HistoryViewLinks to this page 2014 April 2 | 08:41 pm

Start and stop a workload

A consumer will be able to start and stop workloads using an automation product such as Tivoli System Automation for z/OS (SA z/OS). Consumers, for example Tivoli Workload Scheduler (TWS), can include the service to start and stop workloads within an orchestrated workflow. Both, starting or stopping a workload can be a complex, long-running flow since it can involve multiple software components that could be spread on multiple servers and even different platforms. Workloads are Availability Resources whose desired status can be changed through automation.

Since the scenario looks rather similar for start and stop, the description that follows uses ‘stop’ as an example. For a workload start scenario, the word ‘stop’ has to replaced by ‘start’.

As a pre-requisite, the consumer has obtained a list of all Availability Resources from the service provider, so that he understands the workloads that can be automated and what the status of each workload is. See scenario “Obtain list of workloads” for details. From the observed (= current) status, the consumer can derive whether the Availability Resource is active or inactive. An active Availability Resource doesn’t have to be started again and an inactive Availability Resource doesn’t have to be stopped again. The actual behaviour of what happens when Availability Resources are started or stopped again even though they are already in their desired status, should be an implementation decision left to the service provider.

Generic flow

  1. The consumer is given the service provider to use.
  2. The consumer knows that the Availability Resource is active and therefore can be stopped.
  3. The consumer requests from the service provider to stop the Availability Resource.
  4. After the service provider has stopped the Availability Resource, its desired status is unavailable.

Steps

  1. The consumer is given the service provider to use.
  2. The consumer knows that the Availability Resource is active and therefore can be stopped.
  3. The consumer requests an Automation Plan for this Availability Resource from the service provider. Automation Plans are used to change the desired status of an Availability Resource.
  4. The consumer creates an Automation Request for the Automation Plan requested before and sets the input parameters such that the Availability Resource will be stopped. The Automation Request supports multiple parameters that can be interpreted by the service provider to further qualify this request. For example, one parameter could be a request priority distinguishing normal, high and force.
  5. Once created, the Automation Request is executed asynchronously by the service provider. The service provider has created an Automation Result and returned that to the consumer.
  6. The consumer periodically polls the Automation Result until the request has been fulfilled.
  7. The consumer queries the observed (= current) status of the Availability Resource from the service provider.
  8. The Availability Resource is in its desired unavailable status.

Variations

The following variation describes the situation, where the workload is already in the desired unavailable status before the Automation Request is created.

  1. The consumer is given the service provider to use.
  2. The Availability Resource that the consumer wants to stop is already stopped. In this situation, no Automation Plan is needed and no further activity is necessary on the consumer’s side.
  3. The Availability Resource is in its desired unavailable status.

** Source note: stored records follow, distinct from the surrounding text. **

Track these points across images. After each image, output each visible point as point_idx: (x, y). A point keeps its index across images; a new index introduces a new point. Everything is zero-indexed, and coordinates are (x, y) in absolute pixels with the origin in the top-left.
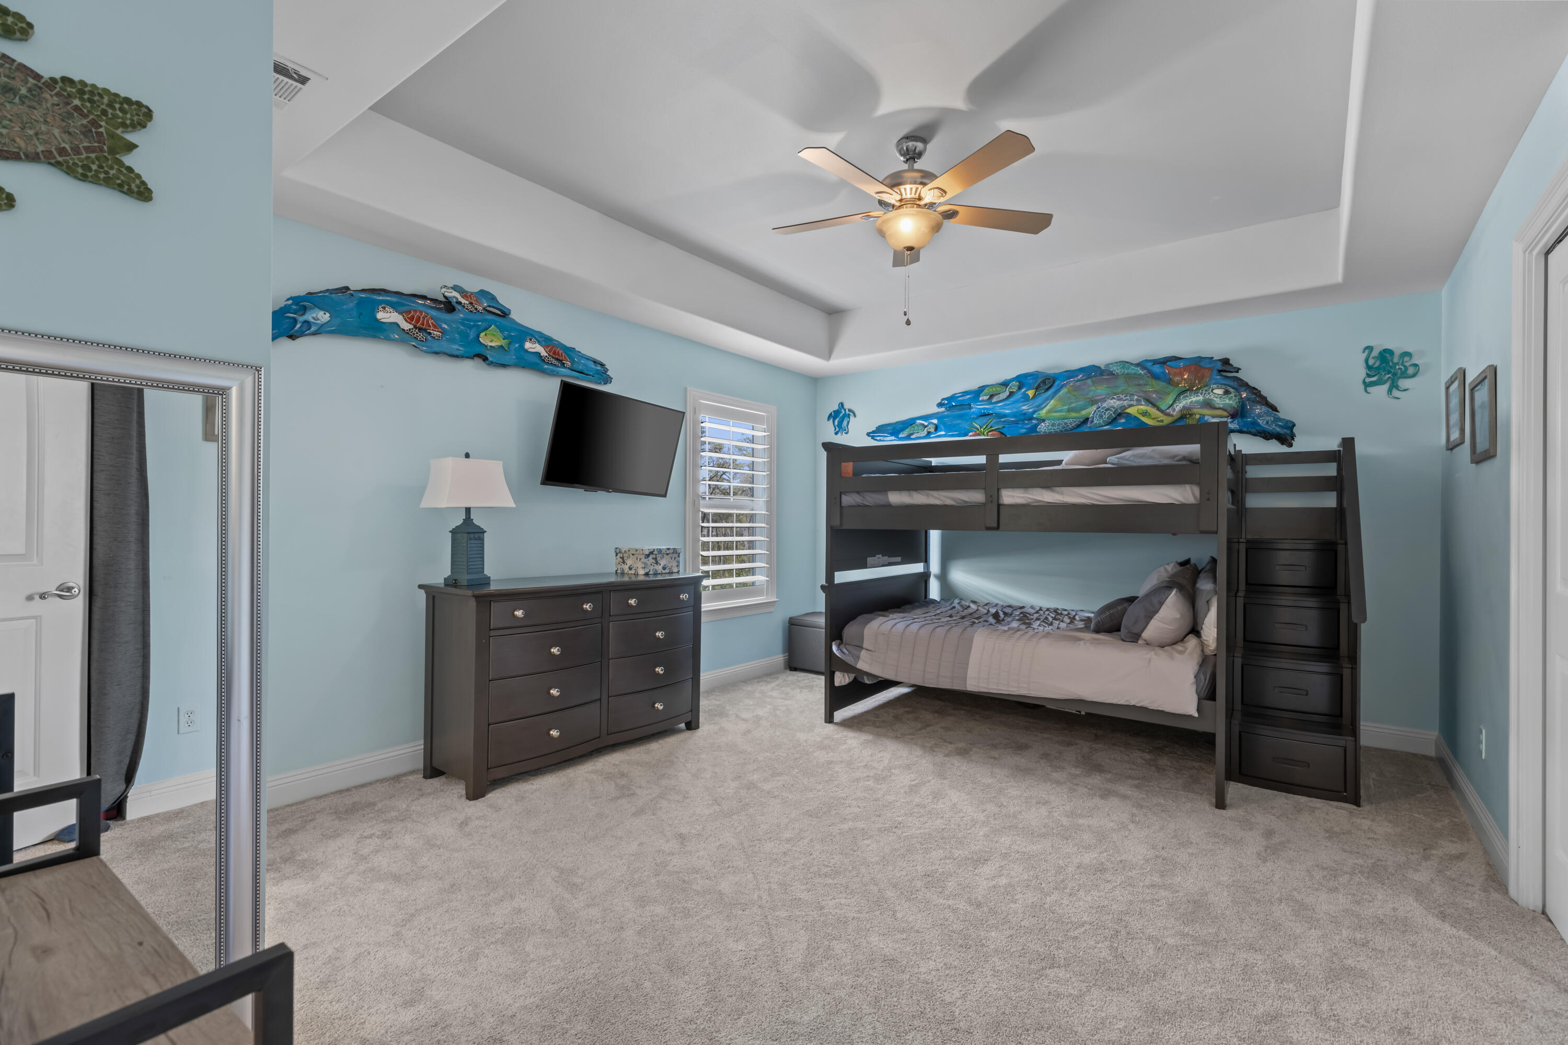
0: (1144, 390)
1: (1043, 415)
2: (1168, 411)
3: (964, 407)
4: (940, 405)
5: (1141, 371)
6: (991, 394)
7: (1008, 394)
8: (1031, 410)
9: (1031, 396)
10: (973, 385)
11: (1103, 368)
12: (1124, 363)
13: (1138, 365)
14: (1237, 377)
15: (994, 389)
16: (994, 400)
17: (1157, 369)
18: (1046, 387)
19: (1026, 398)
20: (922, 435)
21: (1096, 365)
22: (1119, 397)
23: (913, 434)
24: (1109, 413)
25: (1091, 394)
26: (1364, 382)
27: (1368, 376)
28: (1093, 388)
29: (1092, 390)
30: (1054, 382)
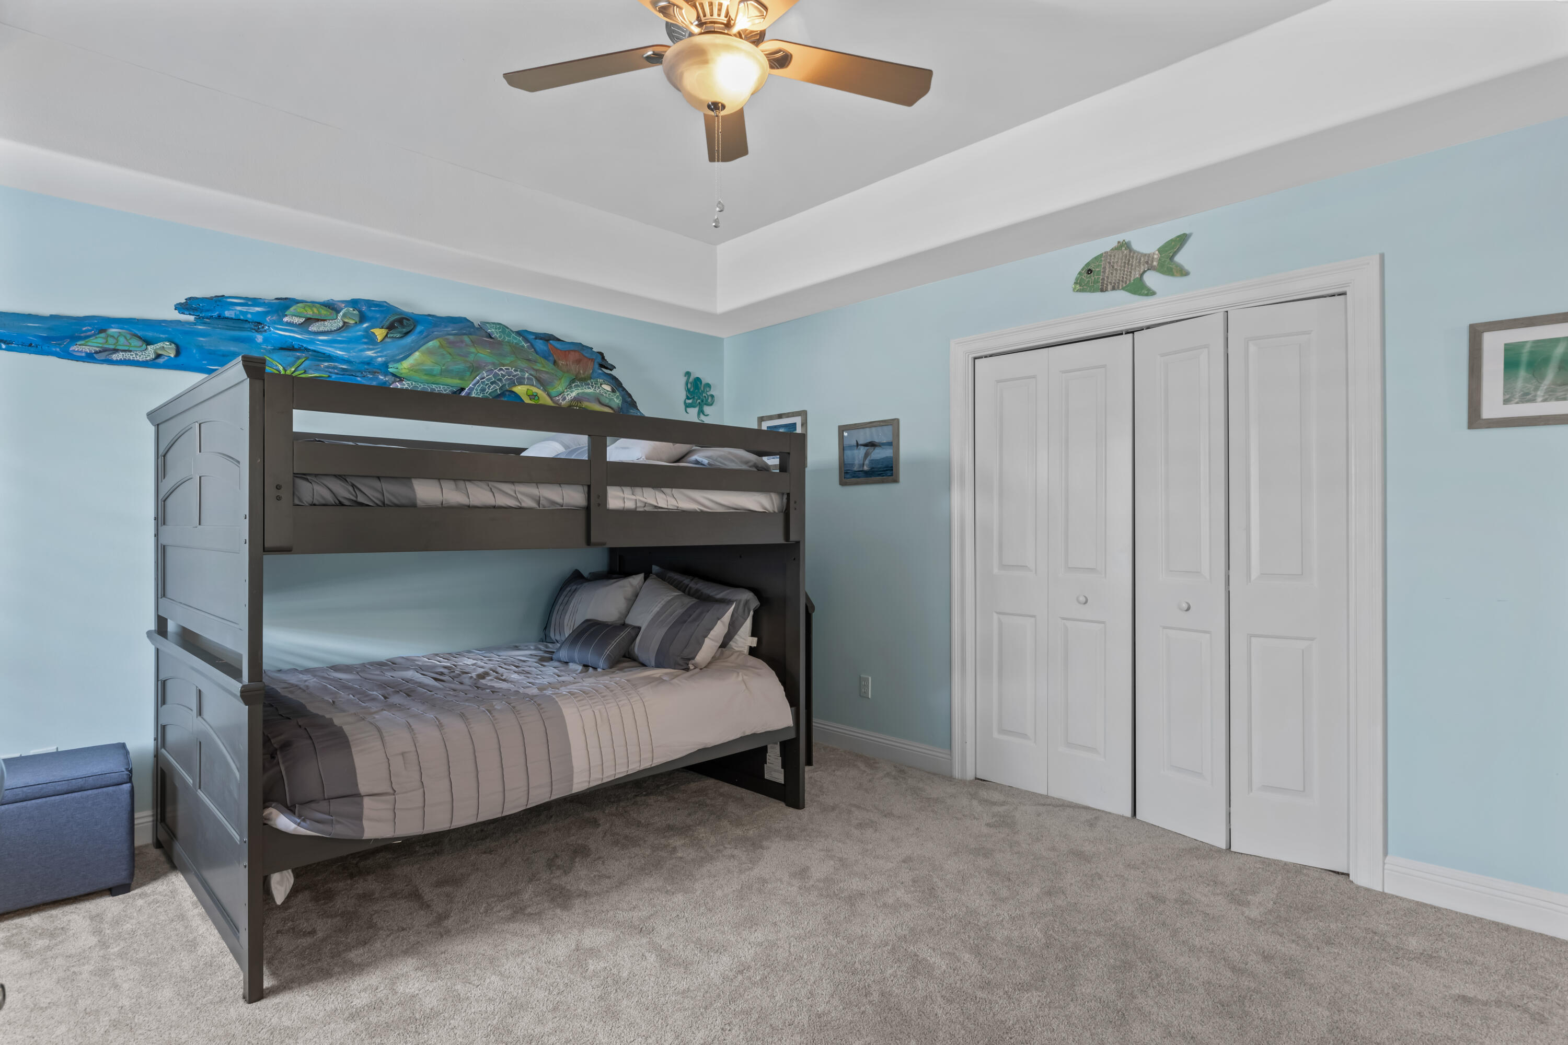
0: (536, 367)
1: (404, 371)
2: (557, 398)
3: (247, 325)
4: (182, 307)
5: (523, 343)
6: (309, 316)
7: (341, 324)
8: (380, 359)
9: (379, 338)
10: (270, 290)
11: (476, 326)
12: (503, 328)
13: (519, 333)
14: (610, 374)
15: (315, 310)
16: (314, 328)
17: (540, 345)
18: (404, 330)
19: (370, 340)
20: (141, 358)
21: (468, 318)
22: (508, 369)
23: (116, 351)
24: (495, 387)
25: (471, 358)
26: (685, 403)
27: (688, 398)
28: (473, 350)
29: (472, 353)
30: (415, 327)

Another variation is the case, where the request hasn’t completed even after polling the Availability Resource’s status multiple times.

  1. See main steps 1 to 5
  2. The consumer detects that the allotted time interval to wait before giving up on automation has expired.
  3. The Availability Resource is not in its desired unavailable status. The consumer can then do a problem analysis starting from this Availability Resource to investigate the reason(s) why the Automation Request could not succeed in time (see future scenario tbd).

Note that the allotted time interval may have been selected too small and the Automation Request continues to be executed in the background. Another reason, why the Automation Request could not complete within its allotted time interval is because other, higher prioritized Automation Requests may prevent from changing the Availability Resource’s desired status.